Harvey Gould is still with us – I received a tweet from him a day or two ago. The median survival time for myelofibrosis is five years. I’m writing this review twelve years after Harvey’s diagnosis.
The other major theme of the book is horseback riding, particularly fox hunt riding. Horses are greatly revered in Ireland, and Gould is an accomplished rider, including jumping and dressage. There are accounts of several hunts, and the author explains it in such a way that a non-rider such as myself can get a feel for what it’s like to ride a horse such as the first one he rode on a hunt in Ireland: “Seamus was bigger than our house in San Francisco.” I especially enjoyed the description of the stiff leather strap across the front of the saddles. Gould asked, “What’s that”. “It’s a Jayzuz strap. When yer takin’ a jump and you jest know yer about to come off you pray to Jayzuz, Mary, and Joseph to keep you safe as yer grabbin’ the Jayzuz strap.” He didn’t have such a strap, but was doubtful that, as a Jew, he would have been eligible to use it. I know one thing for sure and that is I will never ride a horse, in Ireland or anywhere else, and certainly not in a hunt. This book confirms that!
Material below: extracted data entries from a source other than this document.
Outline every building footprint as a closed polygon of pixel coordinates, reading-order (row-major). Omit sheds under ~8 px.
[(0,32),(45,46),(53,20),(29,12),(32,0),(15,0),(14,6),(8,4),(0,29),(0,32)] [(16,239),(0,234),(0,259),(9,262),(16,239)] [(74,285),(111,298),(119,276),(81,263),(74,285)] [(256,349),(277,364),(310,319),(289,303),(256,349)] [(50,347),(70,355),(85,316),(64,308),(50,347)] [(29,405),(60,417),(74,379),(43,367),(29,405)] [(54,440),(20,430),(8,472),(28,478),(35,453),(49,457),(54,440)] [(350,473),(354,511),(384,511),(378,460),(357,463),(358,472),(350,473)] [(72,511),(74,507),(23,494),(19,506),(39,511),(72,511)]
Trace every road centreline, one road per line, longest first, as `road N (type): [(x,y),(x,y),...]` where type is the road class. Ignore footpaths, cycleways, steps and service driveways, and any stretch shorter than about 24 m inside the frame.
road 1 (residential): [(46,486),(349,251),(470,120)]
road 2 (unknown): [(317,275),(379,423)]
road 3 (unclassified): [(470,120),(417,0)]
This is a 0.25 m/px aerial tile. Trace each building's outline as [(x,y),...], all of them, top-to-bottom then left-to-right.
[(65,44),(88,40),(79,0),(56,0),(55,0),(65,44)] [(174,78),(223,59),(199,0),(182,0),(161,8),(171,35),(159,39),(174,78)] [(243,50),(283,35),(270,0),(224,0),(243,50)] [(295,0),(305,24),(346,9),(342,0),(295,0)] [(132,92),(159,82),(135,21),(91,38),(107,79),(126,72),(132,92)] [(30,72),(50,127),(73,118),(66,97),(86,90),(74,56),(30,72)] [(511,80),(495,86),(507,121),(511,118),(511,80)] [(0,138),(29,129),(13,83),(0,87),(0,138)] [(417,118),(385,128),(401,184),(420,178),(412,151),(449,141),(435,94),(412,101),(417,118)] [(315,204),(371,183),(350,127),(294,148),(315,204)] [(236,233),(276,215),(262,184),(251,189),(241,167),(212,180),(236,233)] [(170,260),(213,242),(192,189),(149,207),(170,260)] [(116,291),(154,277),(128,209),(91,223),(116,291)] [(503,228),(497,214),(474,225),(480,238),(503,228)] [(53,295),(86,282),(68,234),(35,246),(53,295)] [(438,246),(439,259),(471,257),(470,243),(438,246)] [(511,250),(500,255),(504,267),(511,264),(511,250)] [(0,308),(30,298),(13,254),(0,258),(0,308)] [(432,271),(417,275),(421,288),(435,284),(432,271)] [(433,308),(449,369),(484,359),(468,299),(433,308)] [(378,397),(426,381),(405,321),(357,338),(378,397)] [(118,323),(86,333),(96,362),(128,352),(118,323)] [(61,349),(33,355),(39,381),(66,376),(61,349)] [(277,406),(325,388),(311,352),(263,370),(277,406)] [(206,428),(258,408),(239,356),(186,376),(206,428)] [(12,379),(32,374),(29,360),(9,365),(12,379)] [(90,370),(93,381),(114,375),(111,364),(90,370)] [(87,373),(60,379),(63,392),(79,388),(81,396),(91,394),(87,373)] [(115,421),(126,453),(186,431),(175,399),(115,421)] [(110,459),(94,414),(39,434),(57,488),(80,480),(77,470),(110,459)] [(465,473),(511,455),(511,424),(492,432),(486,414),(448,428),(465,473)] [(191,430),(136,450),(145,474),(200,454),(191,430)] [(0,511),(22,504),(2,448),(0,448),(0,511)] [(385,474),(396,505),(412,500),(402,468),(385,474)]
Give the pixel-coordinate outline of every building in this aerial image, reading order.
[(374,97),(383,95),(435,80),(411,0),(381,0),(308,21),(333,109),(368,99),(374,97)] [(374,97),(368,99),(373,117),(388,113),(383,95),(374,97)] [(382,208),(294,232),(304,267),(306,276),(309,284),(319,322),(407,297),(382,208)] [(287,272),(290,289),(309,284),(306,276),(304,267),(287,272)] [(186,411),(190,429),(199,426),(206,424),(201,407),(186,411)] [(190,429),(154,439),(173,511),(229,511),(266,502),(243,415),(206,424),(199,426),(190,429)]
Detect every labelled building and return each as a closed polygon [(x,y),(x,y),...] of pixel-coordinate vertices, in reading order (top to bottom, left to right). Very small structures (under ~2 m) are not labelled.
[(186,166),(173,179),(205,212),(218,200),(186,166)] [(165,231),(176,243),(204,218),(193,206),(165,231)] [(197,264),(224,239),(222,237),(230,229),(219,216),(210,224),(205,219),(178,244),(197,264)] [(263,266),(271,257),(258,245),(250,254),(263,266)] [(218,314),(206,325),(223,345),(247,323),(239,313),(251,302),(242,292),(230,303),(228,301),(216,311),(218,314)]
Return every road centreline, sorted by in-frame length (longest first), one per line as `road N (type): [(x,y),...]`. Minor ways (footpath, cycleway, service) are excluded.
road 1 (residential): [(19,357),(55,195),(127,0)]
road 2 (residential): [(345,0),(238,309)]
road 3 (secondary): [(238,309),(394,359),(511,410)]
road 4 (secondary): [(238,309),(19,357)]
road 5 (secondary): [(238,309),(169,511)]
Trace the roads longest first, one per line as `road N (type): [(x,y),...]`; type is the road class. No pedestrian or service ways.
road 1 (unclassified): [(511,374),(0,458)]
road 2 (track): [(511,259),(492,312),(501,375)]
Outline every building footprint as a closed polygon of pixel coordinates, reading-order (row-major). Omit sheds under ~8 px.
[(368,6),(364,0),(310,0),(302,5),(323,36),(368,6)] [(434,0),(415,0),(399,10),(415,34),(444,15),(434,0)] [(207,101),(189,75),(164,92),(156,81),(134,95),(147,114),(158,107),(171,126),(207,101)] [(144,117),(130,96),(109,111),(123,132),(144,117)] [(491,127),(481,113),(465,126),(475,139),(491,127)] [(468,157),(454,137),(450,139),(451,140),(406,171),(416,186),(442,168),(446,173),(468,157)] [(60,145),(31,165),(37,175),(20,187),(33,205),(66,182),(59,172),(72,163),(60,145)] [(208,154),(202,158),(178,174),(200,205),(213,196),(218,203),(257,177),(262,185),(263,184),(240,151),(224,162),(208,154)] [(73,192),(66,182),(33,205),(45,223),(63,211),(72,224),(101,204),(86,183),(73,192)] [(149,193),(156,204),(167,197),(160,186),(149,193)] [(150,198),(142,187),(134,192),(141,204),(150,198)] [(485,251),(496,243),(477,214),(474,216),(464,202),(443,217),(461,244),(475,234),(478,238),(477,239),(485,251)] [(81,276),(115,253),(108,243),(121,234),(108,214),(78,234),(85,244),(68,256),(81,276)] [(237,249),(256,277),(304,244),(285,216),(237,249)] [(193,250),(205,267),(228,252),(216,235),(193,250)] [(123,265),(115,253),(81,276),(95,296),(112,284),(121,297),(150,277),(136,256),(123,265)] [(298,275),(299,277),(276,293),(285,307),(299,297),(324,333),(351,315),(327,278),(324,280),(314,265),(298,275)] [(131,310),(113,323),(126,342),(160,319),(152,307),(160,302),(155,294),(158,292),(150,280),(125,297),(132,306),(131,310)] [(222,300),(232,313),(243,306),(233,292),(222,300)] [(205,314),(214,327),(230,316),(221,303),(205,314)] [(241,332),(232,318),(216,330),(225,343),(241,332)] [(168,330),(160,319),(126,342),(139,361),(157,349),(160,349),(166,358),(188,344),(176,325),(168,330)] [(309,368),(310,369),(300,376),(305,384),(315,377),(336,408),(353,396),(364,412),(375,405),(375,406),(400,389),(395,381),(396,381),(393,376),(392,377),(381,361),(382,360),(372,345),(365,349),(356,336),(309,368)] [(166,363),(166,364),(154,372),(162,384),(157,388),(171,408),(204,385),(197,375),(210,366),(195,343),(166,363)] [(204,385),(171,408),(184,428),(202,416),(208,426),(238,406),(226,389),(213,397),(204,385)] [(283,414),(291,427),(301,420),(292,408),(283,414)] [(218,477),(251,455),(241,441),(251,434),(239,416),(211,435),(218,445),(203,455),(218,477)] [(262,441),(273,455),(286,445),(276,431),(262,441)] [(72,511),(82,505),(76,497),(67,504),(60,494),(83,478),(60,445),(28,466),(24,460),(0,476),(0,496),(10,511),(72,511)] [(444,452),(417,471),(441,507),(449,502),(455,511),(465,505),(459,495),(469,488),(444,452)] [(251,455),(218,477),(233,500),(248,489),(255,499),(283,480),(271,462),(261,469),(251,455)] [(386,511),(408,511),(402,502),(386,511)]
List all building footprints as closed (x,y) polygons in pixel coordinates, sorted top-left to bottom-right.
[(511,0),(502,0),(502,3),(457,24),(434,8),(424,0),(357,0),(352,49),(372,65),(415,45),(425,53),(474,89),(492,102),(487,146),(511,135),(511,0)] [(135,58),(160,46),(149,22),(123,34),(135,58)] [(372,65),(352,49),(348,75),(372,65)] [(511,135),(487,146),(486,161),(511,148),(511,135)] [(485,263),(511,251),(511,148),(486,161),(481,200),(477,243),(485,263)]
The complicating factor is that the blood disease and the exertion of a day-long hunt are not really compatible. Harvey does it anyway, and he does a good job of capturing what it must feel like. He was suffering from an enlarged spleen, in a very delicate state, but went on a hunt anyway, assuring his wife that he would fall on his right side, away from the spleen.
The thing I liked best about the book is the way the author captures the language the Irish people use. The Irish love language, and they love to talk, and they love to take conversations in unexpected directions, and he captures all of that. Not so much the Irish language, although he does capture a little of that, but the musical and lilting way the Irish speak English is one of the most charming things about that country.
Anyone interested in Irish society and culture, travel in Ireland, or in horseback riding would enjoy this book. And the human interest of how Harvey Gould continues on after receiving his apparent death sentence is uplifting to everyone.